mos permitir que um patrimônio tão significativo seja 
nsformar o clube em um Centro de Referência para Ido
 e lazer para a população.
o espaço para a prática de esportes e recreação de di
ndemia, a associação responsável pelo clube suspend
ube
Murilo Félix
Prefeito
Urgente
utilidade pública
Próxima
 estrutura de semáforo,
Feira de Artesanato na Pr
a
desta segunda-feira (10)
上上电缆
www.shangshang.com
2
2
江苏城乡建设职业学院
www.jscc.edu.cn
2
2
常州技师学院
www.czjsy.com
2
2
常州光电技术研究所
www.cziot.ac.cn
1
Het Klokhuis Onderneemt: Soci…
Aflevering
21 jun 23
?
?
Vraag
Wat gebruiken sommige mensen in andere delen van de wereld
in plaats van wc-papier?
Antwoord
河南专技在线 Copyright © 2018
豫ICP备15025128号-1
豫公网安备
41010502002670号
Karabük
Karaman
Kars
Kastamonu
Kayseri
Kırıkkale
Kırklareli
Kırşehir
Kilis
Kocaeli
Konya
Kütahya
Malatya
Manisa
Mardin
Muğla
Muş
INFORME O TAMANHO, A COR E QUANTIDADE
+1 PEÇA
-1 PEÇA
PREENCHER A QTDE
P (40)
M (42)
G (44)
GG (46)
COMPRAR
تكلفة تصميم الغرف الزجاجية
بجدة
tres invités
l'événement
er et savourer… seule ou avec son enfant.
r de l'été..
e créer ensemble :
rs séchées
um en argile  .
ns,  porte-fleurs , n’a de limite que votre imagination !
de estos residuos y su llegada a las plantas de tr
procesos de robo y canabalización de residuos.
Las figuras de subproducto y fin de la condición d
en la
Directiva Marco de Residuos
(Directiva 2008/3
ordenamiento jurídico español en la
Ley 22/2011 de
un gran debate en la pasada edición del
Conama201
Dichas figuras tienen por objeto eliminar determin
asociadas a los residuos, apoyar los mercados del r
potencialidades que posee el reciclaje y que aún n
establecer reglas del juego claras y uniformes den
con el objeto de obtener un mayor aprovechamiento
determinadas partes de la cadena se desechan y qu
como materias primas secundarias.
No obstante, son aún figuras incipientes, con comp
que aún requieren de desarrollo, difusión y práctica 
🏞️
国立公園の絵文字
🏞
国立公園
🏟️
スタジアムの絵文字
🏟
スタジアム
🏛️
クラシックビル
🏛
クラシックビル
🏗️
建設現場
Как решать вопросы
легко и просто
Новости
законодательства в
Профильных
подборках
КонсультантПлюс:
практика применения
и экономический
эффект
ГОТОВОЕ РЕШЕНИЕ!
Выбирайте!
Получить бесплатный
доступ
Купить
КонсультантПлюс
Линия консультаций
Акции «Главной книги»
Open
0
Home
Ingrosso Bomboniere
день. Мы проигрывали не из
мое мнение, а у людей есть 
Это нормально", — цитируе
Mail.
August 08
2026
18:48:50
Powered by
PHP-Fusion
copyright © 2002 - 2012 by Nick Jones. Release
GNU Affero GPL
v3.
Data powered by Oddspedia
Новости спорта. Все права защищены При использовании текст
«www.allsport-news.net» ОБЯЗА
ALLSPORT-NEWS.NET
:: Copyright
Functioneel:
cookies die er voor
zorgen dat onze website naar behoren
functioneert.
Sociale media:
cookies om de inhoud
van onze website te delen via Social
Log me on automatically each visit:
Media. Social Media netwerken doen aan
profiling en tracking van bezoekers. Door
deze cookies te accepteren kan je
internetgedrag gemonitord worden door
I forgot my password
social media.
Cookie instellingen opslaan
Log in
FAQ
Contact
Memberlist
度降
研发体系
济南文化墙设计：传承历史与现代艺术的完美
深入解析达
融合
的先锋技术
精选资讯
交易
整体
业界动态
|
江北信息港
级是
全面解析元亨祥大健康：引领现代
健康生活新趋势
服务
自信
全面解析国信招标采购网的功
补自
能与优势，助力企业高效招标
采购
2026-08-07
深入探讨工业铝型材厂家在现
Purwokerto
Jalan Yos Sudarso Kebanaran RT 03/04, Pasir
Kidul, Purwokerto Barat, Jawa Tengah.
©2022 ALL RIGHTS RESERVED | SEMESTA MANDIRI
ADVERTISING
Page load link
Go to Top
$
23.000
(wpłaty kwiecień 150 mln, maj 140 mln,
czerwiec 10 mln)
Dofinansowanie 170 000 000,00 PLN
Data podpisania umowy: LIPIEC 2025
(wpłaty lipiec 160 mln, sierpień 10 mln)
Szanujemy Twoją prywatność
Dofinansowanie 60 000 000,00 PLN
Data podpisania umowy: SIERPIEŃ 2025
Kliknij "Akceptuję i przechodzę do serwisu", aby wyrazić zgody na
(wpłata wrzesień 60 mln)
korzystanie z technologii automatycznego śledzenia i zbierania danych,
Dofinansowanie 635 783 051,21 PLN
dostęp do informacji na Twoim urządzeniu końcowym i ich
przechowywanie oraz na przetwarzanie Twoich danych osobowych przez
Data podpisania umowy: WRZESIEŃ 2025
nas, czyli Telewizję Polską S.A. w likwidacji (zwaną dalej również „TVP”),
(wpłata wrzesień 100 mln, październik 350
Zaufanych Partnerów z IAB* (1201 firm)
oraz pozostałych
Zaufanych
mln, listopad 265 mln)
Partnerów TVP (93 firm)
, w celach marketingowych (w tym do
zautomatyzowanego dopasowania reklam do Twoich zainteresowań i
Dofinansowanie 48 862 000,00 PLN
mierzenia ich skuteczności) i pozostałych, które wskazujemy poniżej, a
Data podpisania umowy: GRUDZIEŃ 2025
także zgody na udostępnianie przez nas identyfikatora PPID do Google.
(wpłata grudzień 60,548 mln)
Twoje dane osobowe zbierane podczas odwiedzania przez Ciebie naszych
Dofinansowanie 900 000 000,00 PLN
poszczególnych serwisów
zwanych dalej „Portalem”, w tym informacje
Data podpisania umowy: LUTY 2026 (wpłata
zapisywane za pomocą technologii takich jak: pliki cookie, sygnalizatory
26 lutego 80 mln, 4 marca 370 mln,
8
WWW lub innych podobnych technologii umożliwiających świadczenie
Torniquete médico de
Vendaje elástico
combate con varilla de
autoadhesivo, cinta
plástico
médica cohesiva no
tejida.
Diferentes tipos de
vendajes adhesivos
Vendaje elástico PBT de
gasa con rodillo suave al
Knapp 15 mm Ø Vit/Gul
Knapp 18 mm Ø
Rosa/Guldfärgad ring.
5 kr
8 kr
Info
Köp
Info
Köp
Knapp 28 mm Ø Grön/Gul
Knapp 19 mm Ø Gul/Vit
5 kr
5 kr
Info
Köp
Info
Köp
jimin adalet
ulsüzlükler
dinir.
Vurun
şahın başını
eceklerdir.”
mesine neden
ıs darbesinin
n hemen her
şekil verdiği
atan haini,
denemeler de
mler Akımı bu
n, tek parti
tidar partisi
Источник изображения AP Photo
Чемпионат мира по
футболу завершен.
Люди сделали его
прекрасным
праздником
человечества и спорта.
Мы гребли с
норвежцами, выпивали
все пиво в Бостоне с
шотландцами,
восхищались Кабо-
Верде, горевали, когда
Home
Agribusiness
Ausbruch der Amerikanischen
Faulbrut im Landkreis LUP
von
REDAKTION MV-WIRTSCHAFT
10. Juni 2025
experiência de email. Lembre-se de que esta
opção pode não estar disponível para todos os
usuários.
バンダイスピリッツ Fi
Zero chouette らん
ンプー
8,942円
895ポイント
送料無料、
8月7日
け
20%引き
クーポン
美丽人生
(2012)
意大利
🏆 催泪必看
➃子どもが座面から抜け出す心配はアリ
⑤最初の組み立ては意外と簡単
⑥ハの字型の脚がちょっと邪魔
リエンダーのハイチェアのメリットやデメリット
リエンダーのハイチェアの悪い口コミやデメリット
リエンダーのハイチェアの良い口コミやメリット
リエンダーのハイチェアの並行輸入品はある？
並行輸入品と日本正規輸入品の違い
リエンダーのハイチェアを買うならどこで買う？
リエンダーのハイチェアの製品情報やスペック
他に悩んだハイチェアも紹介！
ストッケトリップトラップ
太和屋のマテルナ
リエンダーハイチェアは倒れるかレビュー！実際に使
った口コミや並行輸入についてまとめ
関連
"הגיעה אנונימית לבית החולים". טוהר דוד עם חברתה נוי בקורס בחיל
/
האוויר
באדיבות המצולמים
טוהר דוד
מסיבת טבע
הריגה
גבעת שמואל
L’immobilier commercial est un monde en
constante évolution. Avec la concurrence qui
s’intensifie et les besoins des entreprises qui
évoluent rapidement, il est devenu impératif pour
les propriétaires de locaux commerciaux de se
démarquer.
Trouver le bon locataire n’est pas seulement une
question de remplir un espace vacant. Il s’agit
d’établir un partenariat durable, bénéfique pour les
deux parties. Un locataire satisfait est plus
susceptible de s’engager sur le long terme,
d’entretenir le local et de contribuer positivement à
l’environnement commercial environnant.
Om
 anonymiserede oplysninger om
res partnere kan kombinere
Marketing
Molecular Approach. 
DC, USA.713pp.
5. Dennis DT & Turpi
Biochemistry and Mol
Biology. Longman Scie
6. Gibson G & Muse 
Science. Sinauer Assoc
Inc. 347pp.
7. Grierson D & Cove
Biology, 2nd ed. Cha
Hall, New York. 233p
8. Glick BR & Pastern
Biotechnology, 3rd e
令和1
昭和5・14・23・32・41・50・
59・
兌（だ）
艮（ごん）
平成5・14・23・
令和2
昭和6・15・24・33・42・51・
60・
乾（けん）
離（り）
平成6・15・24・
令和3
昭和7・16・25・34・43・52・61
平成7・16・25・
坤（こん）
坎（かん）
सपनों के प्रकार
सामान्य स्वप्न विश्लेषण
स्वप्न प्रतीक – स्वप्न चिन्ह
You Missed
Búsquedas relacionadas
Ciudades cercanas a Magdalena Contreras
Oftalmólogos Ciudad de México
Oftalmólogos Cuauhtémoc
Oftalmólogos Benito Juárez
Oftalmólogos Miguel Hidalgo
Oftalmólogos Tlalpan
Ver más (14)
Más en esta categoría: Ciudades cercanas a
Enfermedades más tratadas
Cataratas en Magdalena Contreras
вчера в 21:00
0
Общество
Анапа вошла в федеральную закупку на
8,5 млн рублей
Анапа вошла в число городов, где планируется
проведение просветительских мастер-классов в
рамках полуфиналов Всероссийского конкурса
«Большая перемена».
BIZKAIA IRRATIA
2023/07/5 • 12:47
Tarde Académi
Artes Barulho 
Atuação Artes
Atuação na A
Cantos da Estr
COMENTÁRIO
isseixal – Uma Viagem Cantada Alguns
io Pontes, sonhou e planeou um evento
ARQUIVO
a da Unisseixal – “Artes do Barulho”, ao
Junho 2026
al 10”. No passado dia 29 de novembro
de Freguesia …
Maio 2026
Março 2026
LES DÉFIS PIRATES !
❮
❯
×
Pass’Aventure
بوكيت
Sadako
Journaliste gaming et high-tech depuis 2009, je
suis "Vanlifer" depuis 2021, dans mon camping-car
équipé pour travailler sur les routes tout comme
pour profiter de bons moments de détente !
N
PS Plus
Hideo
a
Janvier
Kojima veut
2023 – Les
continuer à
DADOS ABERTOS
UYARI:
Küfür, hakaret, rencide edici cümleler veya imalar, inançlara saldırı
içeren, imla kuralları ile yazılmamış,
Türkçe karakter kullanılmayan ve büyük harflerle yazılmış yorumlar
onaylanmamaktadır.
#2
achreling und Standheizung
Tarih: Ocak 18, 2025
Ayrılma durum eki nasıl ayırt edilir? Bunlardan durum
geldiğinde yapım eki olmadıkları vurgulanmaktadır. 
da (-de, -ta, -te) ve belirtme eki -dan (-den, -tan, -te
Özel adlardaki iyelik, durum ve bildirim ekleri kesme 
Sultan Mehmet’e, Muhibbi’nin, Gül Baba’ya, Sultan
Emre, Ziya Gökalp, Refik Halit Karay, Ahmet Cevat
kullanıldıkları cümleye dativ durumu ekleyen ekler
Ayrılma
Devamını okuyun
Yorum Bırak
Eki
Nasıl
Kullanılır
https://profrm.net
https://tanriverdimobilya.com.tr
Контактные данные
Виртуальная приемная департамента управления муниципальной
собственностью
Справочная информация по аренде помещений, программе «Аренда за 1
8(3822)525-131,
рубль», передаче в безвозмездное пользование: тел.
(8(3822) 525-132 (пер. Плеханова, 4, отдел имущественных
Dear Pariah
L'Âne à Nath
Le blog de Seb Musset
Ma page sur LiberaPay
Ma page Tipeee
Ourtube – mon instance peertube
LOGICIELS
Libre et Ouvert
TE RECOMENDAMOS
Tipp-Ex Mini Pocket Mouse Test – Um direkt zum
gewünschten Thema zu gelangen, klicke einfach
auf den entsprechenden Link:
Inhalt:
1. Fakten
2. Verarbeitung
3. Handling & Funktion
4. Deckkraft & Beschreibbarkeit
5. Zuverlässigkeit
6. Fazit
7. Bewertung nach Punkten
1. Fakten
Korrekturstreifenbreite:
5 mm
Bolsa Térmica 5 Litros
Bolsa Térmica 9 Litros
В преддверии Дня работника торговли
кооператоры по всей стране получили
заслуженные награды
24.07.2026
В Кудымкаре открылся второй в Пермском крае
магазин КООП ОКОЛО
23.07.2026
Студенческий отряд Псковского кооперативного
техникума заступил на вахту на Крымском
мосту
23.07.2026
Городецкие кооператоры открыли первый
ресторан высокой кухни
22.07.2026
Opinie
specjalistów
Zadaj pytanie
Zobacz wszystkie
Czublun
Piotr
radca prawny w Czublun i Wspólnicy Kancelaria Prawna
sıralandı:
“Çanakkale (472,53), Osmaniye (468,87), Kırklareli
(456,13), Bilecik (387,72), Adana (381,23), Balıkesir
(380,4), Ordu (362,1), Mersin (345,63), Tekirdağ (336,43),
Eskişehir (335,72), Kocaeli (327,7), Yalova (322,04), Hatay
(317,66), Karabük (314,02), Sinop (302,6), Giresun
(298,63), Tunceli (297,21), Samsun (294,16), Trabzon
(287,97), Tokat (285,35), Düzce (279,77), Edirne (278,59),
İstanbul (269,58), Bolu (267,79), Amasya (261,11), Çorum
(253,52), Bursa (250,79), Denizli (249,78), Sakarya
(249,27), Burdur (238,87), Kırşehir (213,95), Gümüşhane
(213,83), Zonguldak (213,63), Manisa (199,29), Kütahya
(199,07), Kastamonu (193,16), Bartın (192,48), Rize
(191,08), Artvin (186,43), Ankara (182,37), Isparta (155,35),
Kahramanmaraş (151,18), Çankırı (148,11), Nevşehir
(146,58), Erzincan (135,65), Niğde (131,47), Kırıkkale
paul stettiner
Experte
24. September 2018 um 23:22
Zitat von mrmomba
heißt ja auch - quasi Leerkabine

——

■ TASK INSTRUCTIONS ■
Transcribe the listing from its first line up to and including the line containing "votre imagination !", character for character.

■ ANSWER SPACE ■
mos permitir que um patrimônio tão significativo seja 
nsformar o clube em um Centro de Referência para Ido
 e lazer para a população.
o espaço para a prática de esportes e recreação de di
ndemia, a associação responsável pelo clube suspend
ube
Murilo Félix
Prefeito
Urgente
utilidade pública
Próxima
 estrutura de semáforo,
Feira de Artesanato na Pr
a
desta segunda-feira (10)
上上电缆
www.shangshang.com
2
2
江苏城乡建设职业学院
www.jscc.edu.cn
2
2
常州技师学院
www.czjsy.com
2
2
常州光电技术研究所
www.cziot.ac.cn
1
Het Klokhuis Onderneemt: Soci…
Aflevering
21 jun 23
?
?
Vraag
Wat gebruiken sommige mensen in andere delen van de wereld
in plaats van wc-papier?
Antwoord
河南专技在线 Copyright © 2018
豫ICP备15025128号-1
豫公网安备
41010502002670号
Karabük
Karaman
Kars
Kastamonu
Kayseri
Kırıkkale
Kırklareli
Kırşehir
Kilis
Kocaeli
Konya
Kütahya
Malatya
Manisa
Mardin
Muğla
Muş
INFORME O TAMANHO, A COR E QUANTIDADE
+1 PEÇA
-1 PEÇA
PREENCHER A QTDE
P (40)
M (42)
G (44)
GG (46)
COMPRAR
تكلفة تصميم الغرف الزجاجية
بجدة
tres invités
l'événement
er et savourer… seule ou avec son enfant.
r de l'été..
e créer ensemble :
rs séchées
um en argile  .
ns,  porte-fleurs , n’a de limite que votre imagination !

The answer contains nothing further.